In the UK net lending to individuals is expected to have risen by £1.9 billion for the month, whilst UK mortgage approvals are expected to have risen to their highest level since April 2008, up to 73K for the month.

In the USA the advance GDP figure is predicted to show GDP at 3.2%, down from the actual 4.1% previously. Unemployment claims in the USA for the week are expected in at 331K, up from 326K previously. Pending home sales in the USA are expected to have fallen by -0.1%. Natural gas storage was down by 107 billion therms last week, hence the spectacular rise in the cost on the markets, albeit this is an historical seasonal practice and phenomena.

Moving on to the evening New Zealand will publish its balance of trade data, expected in at $500 billion. The RBNZ governor Wheeler will explain the data in a press conference to be held later on in the evening and he will presumably discuss interest rate setting policy also.

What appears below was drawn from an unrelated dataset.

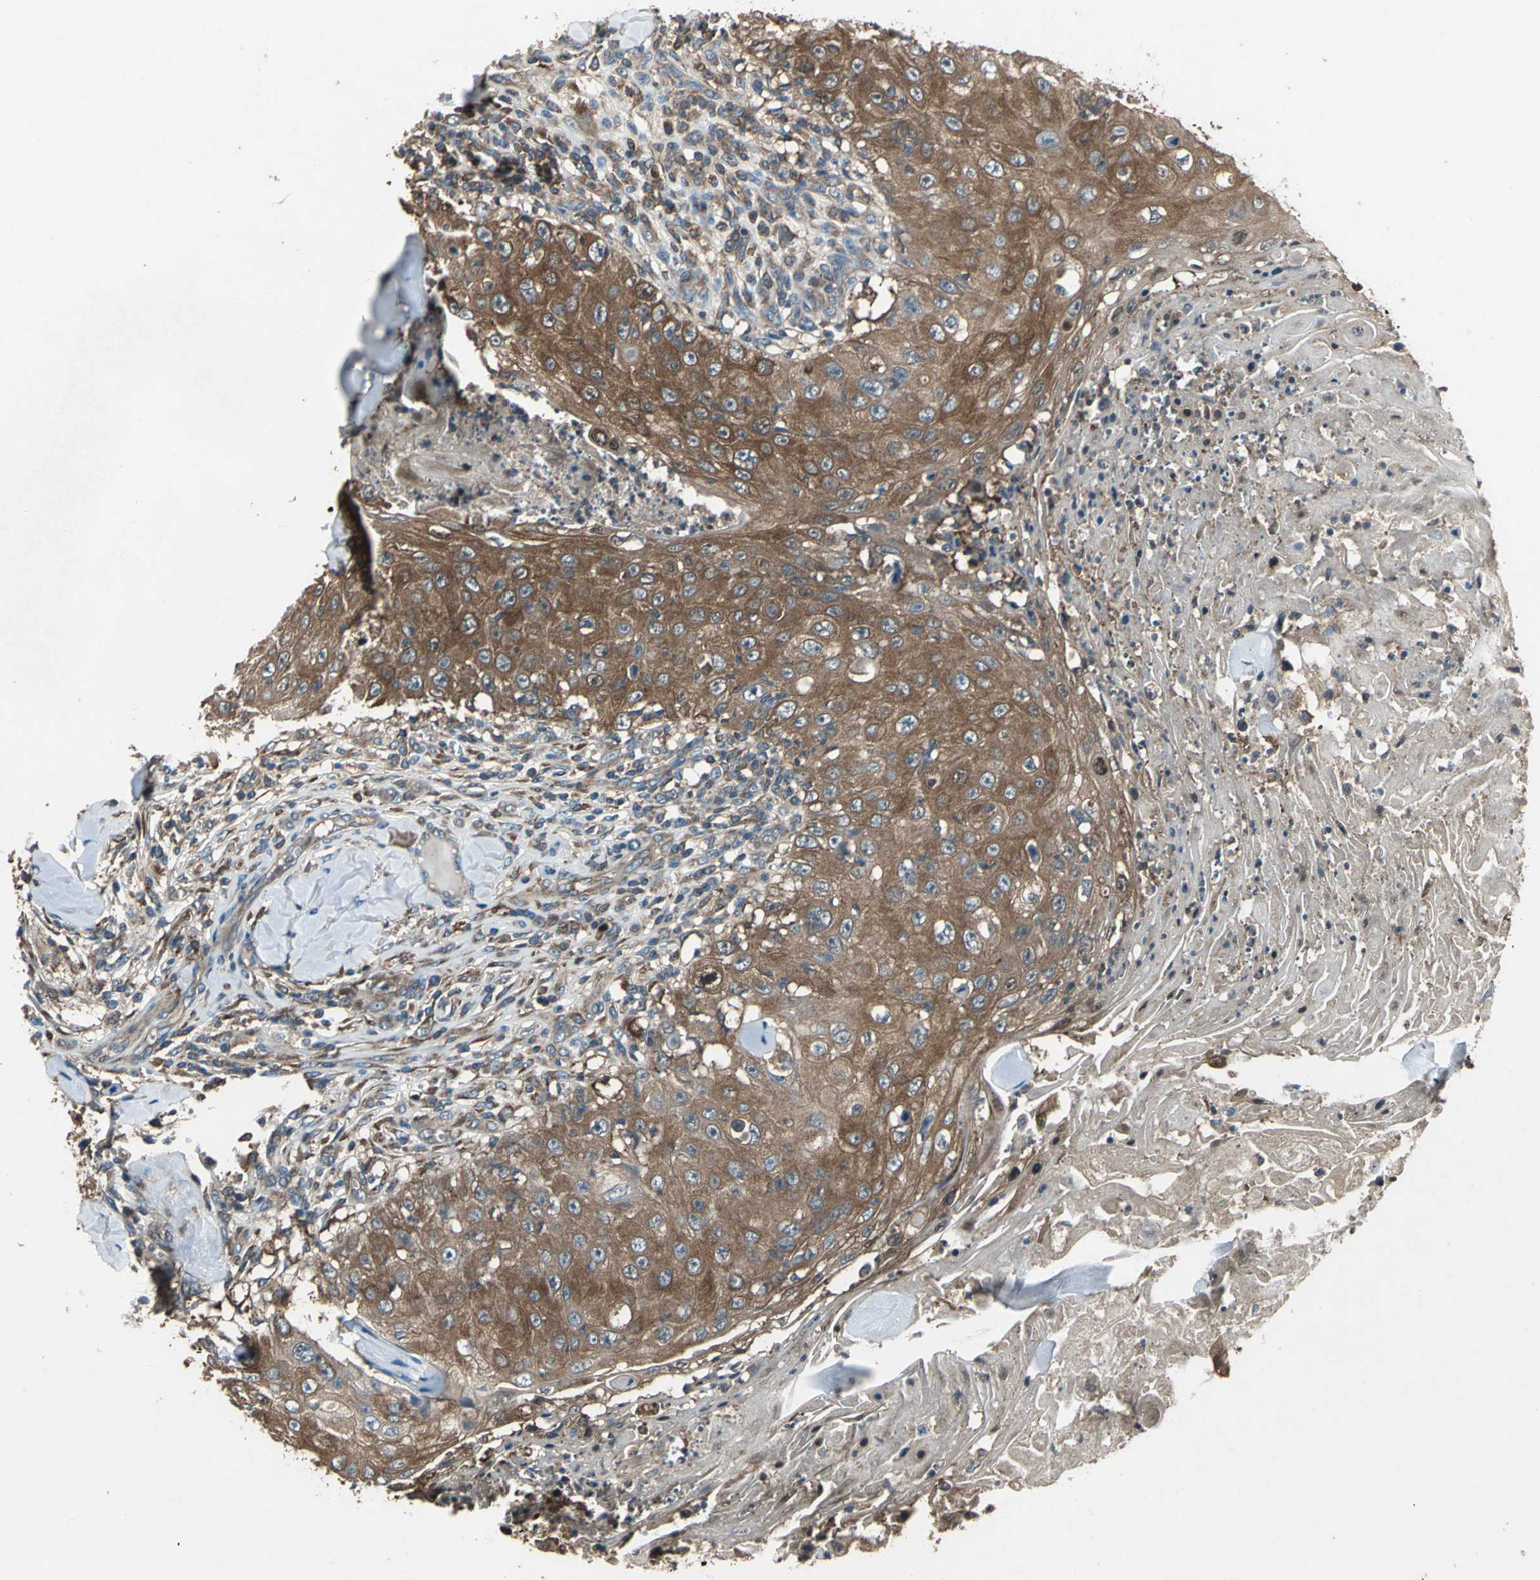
{"staining": {"intensity": "strong", "quantity": ">75%", "location": "cytoplasmic/membranous"}, "tissue": "skin cancer", "cell_type": "Tumor cells", "image_type": "cancer", "snomed": [{"axis": "morphology", "description": "Squamous cell carcinoma, NOS"}, {"axis": "topography", "description": "Skin"}], "caption": "Strong cytoplasmic/membranous staining is present in approximately >75% of tumor cells in skin cancer.", "gene": "CAPN1", "patient": {"sex": "male", "age": 86}}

Japan’s manufacturing PMI will be published, expected in at a similar level to previously, 55.2. Household spending in Japan is predicted to have risen by 1.3%, with National core CPI expected in at 1.2%. The Japanese unemployment rate is expected to fall to 3.9% from 4.0%. Preliminary industrial production is expected to show a reading of 1.5%+, up from -0.1% previously. Australia’s PPI is expected in at 0.7% down from 1.3% previously. Private sector credit is expected to have risen from 0.3% to 0.4%.